*** Given records ***

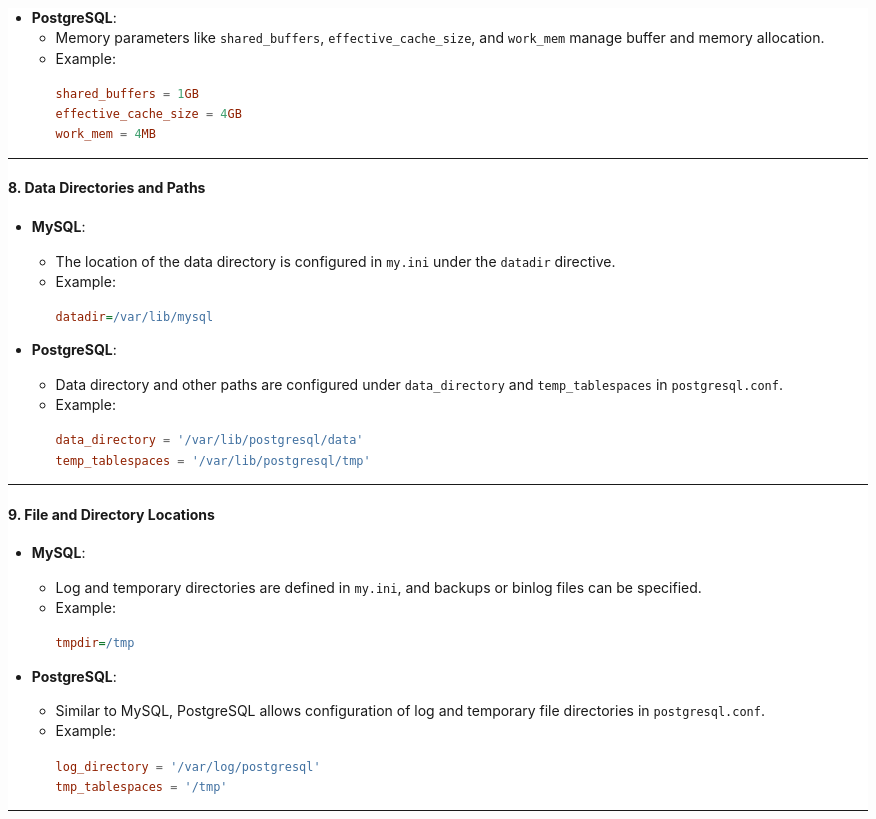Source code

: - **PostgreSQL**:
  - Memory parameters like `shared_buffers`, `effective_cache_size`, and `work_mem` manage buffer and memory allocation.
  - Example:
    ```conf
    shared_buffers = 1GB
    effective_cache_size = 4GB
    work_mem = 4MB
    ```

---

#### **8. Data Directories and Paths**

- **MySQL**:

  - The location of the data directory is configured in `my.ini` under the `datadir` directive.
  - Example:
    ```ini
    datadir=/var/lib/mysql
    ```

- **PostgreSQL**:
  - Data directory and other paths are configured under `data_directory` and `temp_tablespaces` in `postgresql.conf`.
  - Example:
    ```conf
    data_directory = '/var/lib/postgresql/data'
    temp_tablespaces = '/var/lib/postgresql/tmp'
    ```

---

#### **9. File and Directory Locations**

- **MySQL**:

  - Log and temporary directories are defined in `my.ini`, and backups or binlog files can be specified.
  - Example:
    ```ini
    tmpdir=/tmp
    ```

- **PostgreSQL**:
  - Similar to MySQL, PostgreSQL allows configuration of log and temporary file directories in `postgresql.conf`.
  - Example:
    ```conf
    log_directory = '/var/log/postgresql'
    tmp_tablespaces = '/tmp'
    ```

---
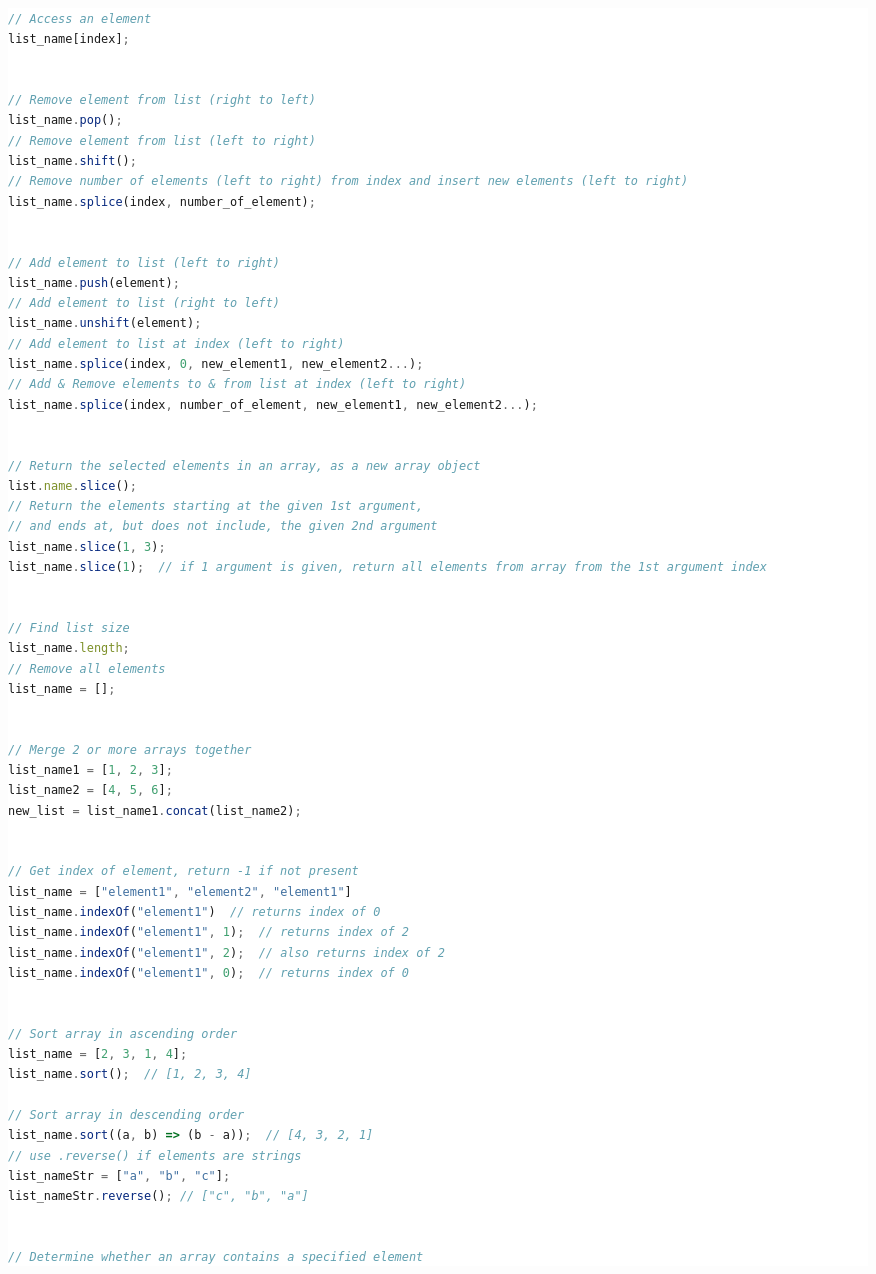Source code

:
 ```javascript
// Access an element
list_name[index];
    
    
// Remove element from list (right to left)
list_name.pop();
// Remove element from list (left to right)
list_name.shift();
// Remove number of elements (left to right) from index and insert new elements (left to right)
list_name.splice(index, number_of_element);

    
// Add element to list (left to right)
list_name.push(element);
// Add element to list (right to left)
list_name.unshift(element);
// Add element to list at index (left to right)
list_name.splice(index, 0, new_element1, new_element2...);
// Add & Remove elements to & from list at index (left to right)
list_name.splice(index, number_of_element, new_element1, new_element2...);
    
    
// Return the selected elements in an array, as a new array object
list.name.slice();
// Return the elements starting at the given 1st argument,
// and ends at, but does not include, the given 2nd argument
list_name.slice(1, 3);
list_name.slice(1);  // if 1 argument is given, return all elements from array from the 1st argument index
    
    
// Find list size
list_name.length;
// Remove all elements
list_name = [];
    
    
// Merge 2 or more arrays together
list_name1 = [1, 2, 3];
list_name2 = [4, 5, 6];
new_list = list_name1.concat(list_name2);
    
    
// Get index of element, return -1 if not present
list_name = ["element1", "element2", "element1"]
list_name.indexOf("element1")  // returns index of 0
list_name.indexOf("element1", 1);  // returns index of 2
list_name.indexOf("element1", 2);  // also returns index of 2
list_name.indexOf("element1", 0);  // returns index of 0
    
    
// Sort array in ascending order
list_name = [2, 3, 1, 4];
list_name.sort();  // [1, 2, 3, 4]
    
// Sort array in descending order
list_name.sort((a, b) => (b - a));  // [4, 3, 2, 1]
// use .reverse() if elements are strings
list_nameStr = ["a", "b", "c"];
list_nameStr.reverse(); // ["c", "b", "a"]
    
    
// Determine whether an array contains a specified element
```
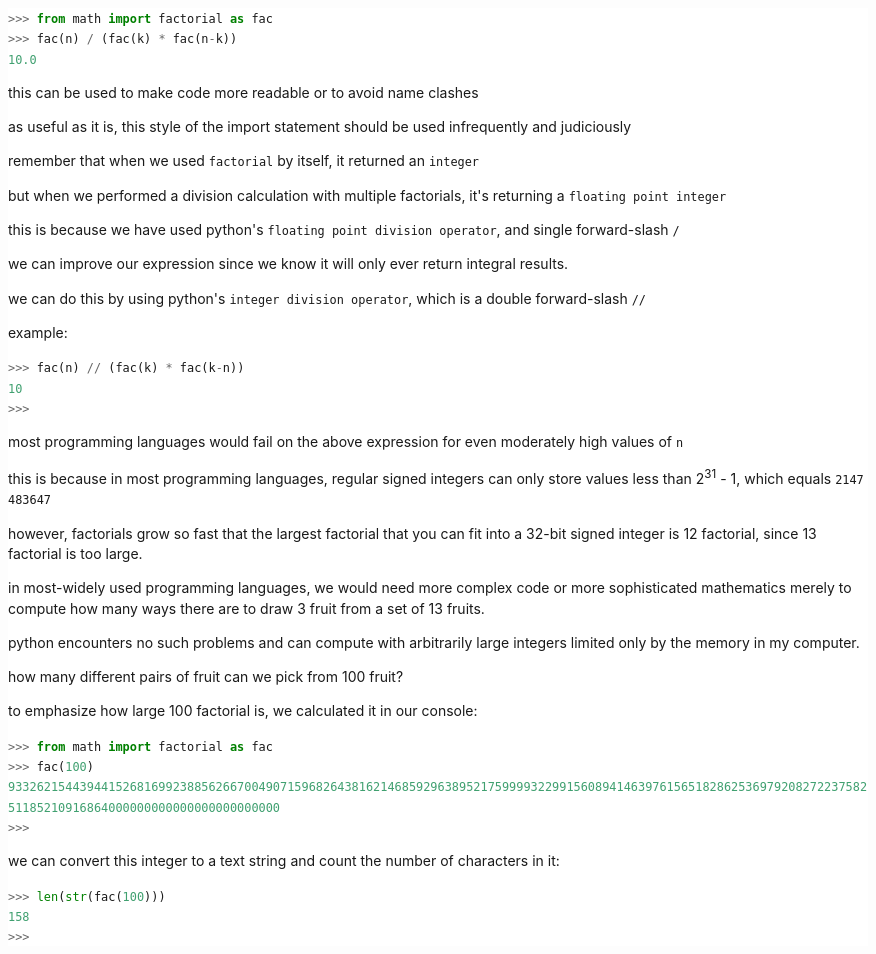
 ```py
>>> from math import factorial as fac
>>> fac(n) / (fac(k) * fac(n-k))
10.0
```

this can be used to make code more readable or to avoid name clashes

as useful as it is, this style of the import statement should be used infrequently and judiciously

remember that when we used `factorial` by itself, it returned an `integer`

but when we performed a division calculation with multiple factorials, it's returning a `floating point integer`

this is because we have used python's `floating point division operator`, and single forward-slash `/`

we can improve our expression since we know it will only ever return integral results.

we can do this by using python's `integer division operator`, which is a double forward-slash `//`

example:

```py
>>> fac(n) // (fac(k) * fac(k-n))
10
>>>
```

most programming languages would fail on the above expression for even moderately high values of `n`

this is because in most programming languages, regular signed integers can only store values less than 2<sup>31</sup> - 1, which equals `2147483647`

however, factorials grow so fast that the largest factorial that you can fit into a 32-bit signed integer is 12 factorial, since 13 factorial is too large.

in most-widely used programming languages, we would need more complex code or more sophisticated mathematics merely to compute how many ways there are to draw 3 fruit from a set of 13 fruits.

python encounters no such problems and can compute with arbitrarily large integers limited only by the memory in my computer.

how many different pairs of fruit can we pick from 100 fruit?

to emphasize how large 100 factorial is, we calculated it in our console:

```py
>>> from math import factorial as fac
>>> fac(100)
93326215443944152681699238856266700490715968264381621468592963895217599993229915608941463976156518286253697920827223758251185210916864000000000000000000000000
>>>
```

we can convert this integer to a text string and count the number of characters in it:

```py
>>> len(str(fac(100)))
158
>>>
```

***

Required action >> In the entries above, find the line with "as useful as" and the line with "this is because in", then set down exactly those two and every line between them, nothing else.

Solution for this exercise >>
as useful as it is, this style of the import statement should be used infrequently and judiciously

remember that when we used `factorial` by itself, it returned an `integer`

but when we performed a division calculation with multiple factorials, it's returning a `floating point integer`

this is because we have used python's `floating point division operator`, and single forward-slash `/`

we can improve our expression since we know it will only ever return integral results.

we can do this by using python's `integer division operator`, which is a double forward-slash `//`

example:

```py
>>> fac(n) // (fac(k) * fac(k-n))
10
>>>
```

most programming languages would fail on the above expression for even moderately high values of `n`

this is because in most programming languages, regular signed integers can only store values less than 2<sup>31</sup> - 1, which equals `2147483647`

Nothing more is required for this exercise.